37 Another sister, Mrs Dechaineux, provided a reference and gave evidence. Judge Charteris found her a very impressive witness. She had said in her reference that she could not see how Peter could cope without the loving care of his mother.

38 The Judge regarded the fact that the respondent was the sole carer of a seriously disabled citizen, taken together with the other material before him, including her own age and ill health, to constitute such extraordinary circumstances as to justify the use of s 20(1)(b) of the Crimes Act 1914.

39 Subject to what follows I consider that it was open to him to so find.

40 In the Pre Sentence report of 17 May 2004 it was noted that the respondent was eligible for a periodic detention order and that she had been assessed as suitable for such an order.
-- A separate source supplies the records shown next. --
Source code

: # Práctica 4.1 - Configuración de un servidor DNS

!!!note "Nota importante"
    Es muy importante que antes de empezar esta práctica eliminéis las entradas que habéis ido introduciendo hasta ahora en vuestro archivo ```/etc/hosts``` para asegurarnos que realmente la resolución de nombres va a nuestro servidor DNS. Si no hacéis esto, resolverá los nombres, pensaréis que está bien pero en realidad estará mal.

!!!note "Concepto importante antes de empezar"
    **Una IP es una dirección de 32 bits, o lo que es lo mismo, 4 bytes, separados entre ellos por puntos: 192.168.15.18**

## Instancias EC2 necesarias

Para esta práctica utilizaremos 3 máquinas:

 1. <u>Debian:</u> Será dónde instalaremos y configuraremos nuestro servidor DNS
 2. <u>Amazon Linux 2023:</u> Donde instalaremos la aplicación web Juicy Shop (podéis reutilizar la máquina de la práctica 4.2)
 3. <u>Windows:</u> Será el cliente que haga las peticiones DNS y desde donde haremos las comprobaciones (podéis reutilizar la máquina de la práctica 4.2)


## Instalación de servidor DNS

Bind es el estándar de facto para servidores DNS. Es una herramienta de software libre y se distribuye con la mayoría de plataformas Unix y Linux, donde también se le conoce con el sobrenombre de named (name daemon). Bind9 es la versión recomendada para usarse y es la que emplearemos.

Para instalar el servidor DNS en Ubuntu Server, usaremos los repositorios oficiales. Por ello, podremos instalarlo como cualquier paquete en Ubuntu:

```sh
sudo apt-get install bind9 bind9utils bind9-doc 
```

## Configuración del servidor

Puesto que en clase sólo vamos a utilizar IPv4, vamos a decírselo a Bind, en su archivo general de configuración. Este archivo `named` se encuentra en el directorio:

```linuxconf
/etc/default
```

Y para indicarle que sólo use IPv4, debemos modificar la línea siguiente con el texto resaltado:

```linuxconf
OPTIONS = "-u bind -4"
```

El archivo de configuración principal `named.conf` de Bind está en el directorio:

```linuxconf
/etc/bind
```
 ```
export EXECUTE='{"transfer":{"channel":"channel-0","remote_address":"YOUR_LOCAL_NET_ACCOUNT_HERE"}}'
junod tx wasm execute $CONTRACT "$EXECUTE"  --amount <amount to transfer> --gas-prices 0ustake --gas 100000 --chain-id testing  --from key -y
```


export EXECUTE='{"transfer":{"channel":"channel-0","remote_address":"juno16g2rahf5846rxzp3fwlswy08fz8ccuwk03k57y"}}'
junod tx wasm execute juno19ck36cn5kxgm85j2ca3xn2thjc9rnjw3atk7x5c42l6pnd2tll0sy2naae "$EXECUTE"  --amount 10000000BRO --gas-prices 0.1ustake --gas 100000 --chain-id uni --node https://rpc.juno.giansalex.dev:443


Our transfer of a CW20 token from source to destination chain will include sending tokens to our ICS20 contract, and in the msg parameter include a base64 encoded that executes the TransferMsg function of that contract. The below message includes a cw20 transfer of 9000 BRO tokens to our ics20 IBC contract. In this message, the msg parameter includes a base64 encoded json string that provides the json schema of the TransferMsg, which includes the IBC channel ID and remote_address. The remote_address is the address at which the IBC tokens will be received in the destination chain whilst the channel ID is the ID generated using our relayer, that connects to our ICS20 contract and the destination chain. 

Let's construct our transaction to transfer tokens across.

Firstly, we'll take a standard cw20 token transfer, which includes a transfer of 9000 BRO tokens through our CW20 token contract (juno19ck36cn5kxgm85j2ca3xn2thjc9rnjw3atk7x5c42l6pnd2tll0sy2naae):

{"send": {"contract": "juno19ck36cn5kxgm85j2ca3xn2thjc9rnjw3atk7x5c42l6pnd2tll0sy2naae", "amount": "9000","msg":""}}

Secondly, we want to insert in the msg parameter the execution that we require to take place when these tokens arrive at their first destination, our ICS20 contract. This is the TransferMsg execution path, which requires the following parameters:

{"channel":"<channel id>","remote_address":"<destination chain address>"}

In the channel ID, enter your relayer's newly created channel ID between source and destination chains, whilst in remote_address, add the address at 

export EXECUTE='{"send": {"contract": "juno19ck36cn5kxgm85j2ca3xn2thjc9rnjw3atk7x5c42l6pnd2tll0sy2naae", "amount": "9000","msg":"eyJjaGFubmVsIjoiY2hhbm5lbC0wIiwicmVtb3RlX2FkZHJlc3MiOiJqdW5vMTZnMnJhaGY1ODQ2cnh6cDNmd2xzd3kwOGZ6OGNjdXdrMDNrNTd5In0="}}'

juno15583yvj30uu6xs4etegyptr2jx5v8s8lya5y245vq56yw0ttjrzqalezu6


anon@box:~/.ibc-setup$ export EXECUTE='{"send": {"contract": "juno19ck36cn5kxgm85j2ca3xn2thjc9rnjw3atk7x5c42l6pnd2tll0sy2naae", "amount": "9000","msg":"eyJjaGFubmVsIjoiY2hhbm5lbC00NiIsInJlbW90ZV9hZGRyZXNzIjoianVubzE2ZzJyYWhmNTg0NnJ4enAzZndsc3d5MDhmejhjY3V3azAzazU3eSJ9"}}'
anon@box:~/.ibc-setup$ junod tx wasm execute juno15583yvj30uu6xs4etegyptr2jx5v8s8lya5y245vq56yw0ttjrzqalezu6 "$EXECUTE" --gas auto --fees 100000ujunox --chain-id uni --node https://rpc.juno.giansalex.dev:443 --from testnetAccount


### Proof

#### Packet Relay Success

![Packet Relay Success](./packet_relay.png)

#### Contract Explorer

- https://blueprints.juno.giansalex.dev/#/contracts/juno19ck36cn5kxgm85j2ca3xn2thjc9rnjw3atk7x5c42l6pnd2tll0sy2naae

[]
Further, she had signed the necessary undertaking to comply should such an order be made.

41 At the end of the sentencing hearing Judge Charteris reserved his decision on sentence. He, however, indicated that he was persuaded that there should not be full time custody and that the alternatives he was considering were periodic detention or a suspended sentence.

42 Prior to delivering his remarks on sentence the Judge offered Counsel an opportunity to make further submissions should they wish to do so. Reference was made as to the formalities of both periodic detention and a suspended sentence, or more correctly, a recognisance release order.

43 Judge Charteris did not in his remarks on sentence refer to the alternative of periodic detention. With respect it would have been better had he set out his reasons for not adopting that more severe option. However, it is clear that he did consider periodic detention. His otherwise detailed and careful reasons lead readily enough to an inference that he did not think that the elderly and ill respondent could have coped with constant changes in regime, thus depriving her son of the essential support which was the fundamental justification for the departure from the usual requirement of a full time custodial sentence for the offences of which the respondent had been convicted.

44 In the circumstances I remained unpersuaded that the sentences imposed by Charteris DCJ and the recognisance release order he made were not properly open to him. Accordingly, I concurred in the decision of the Court to dismiss the appeal.